We almost didn't make it here. First, bureaucracy: the Russian consulate sent our applications BACK to us saying we hadn't calculated the fee appropriately (grrrr...we followed the instructions on their website to the LETTER), then they took their sweet time to process the "corrected" application, and our passports arrived at our house THE DAY OUR FLIGHT WAS SCHEDULED to take off! So we packed in a frenzy, only to find that because of the volcano in Iceland our flight had been CANCELLED. More frenzy as we re-booked ourselves on a flight out of New York the following day and got a rental car to drive to the airport there. Whew. (I just learned that the equivalent flight the next day ended up being cancelled too, so we really just made it to Russia! Hope we can get back without too much trouble...)
Our flight took a longer flight path than usual, cutting aross Northern Italy. We made up a little time getting blown across the Adriatic by a mighty tail wind, but it was pretty long all the same. I was SO relieved when we finally touched down. The passport control guy was a dead ringer for Val Kilmer (but cuter!).
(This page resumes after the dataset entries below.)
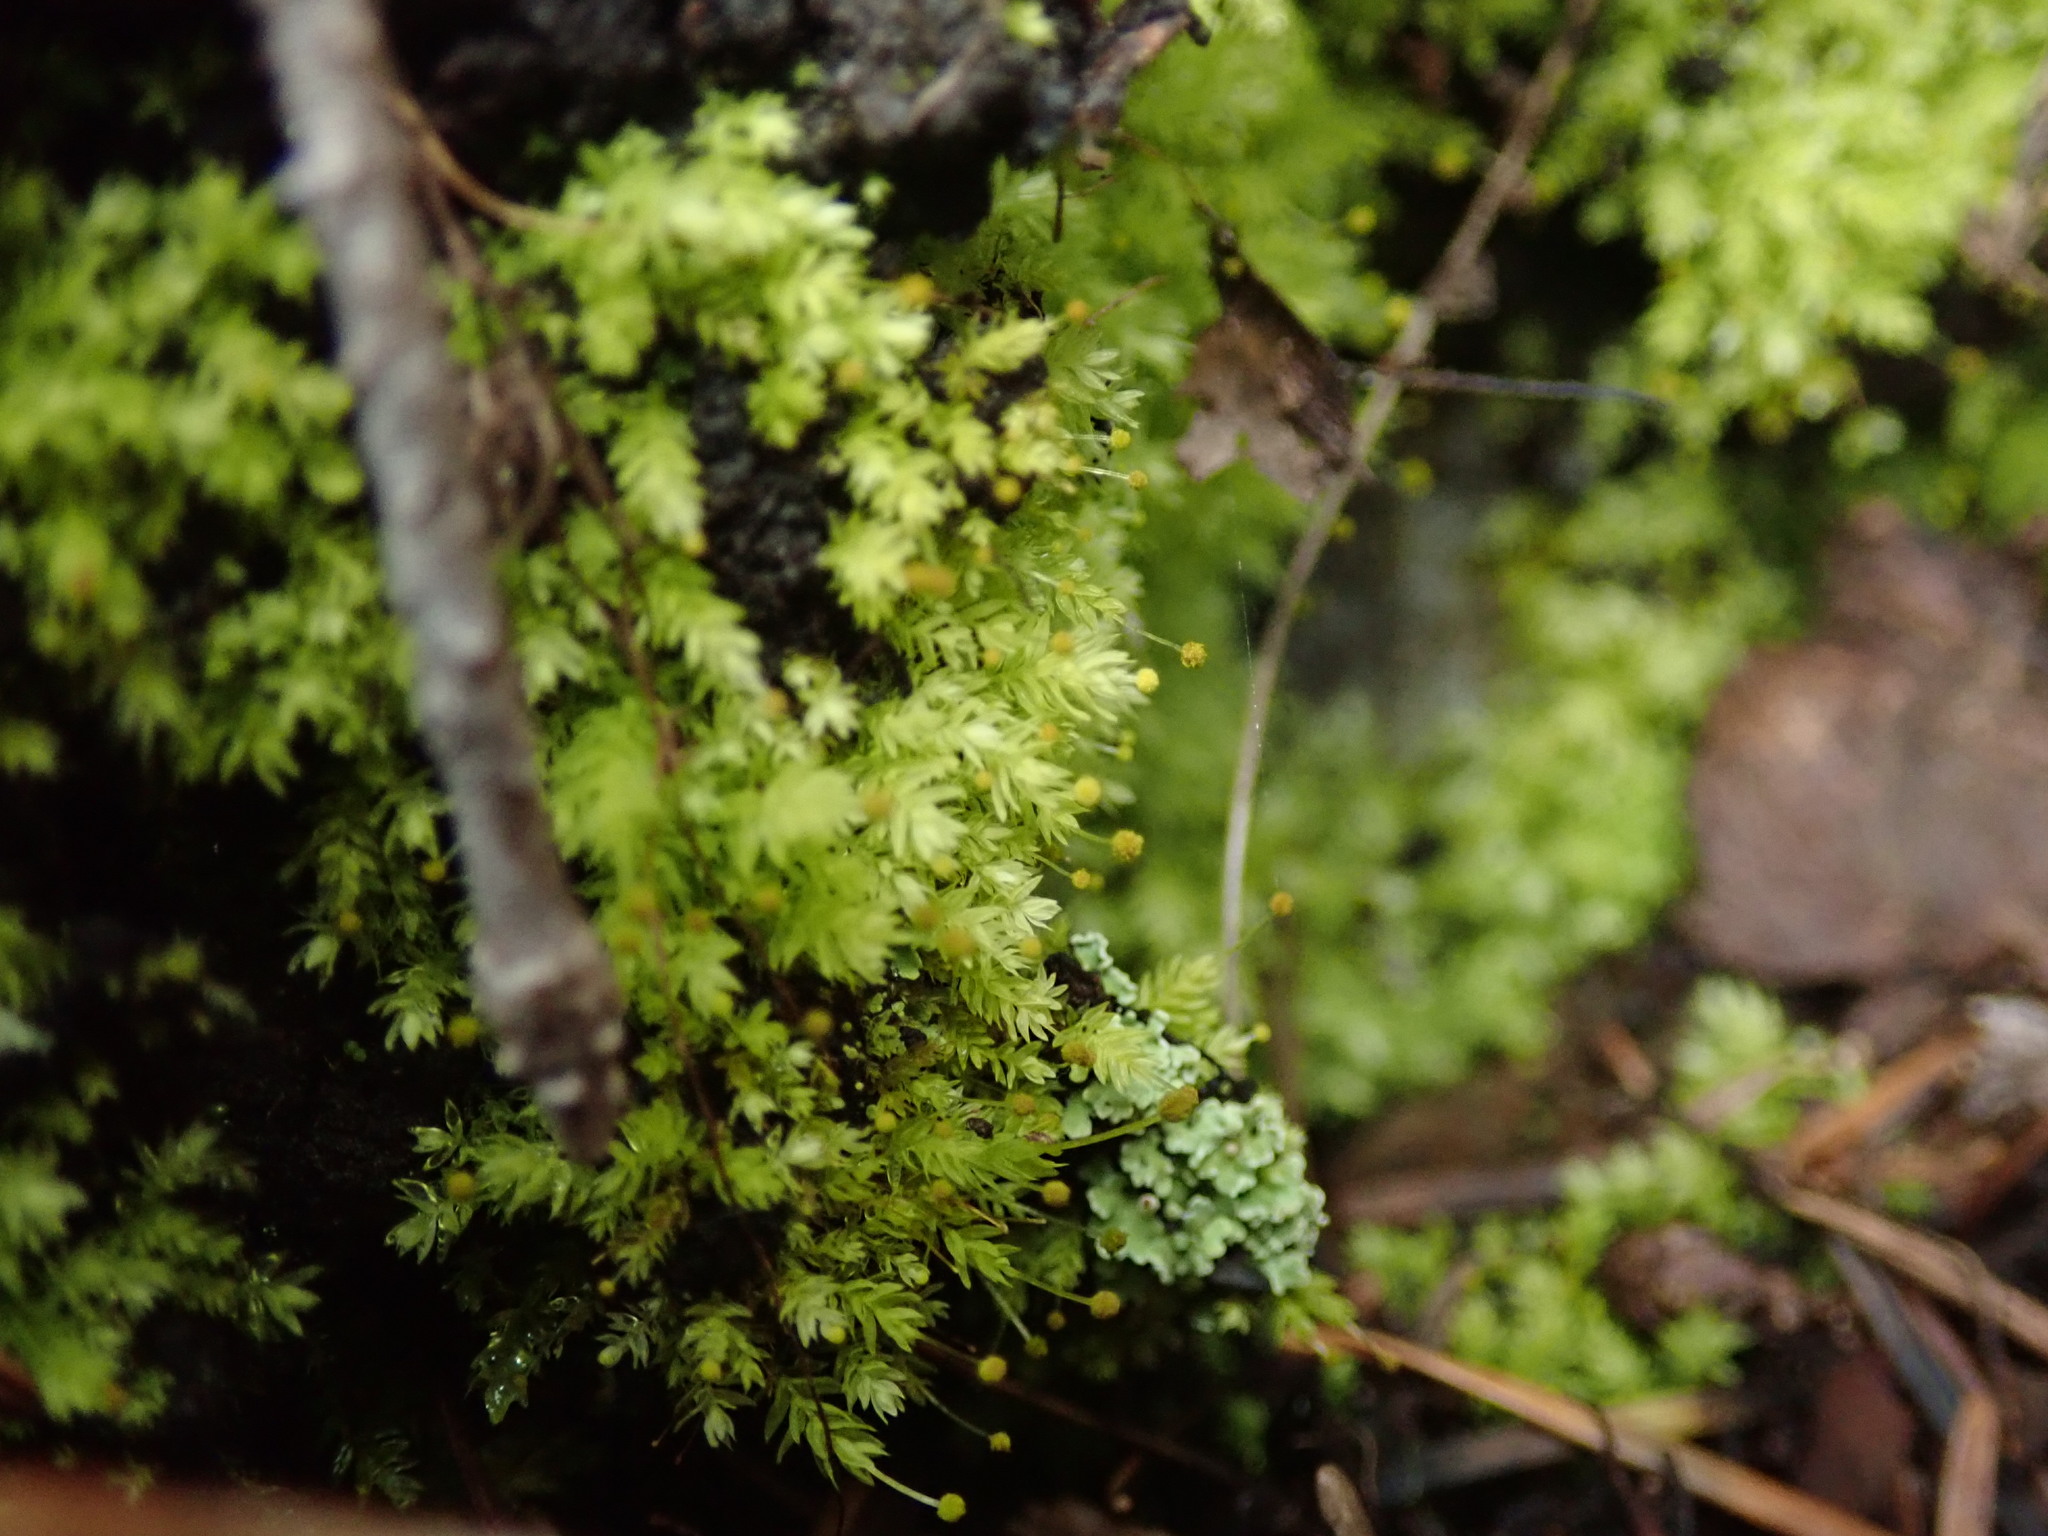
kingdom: Plantae
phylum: Bryophyta
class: Bryopsida
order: Aulacomniales
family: Aulacomniaceae
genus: Aulacomnium
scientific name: Aulacomnium androgynum
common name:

I've been having fun practicing my cyrillic reading.
We had a very relaxed, delicious lunch at my cousins' place before heading out to evening Mass (the closest experience we're probably going to get to a clandestine Mass - the Catholic Church's position here in Russia's somewhat unclear to us but seems little tenuous). The priest's apartment was in a building with a very Soviet feel (and aroma!) to it; it even had the diminished-visibility screens on the windows. Mass was intimate and lovely, bilingual in French and English (so my husband was invited to do the second reading in French), with the priest singing the prayers in a deep plainchant that transported us back a few hundred years.
Afterward we took my cousin's son shopping for suit pants at Gum, which has to be the most gorgeous shopping mall, inside and out, that I've ever seen. Red Square is right outside Gum, so I peeked into the soul-stirring interior of little Kazan Cathedral and was thrilled to walk across the vast expanse of Red Square, toward colorful and iconic St. Basil's. Then home again to a home-cooked dinner, showers, staying up till midnight talking, and a deep, restful sleep. A really great first day in Russia!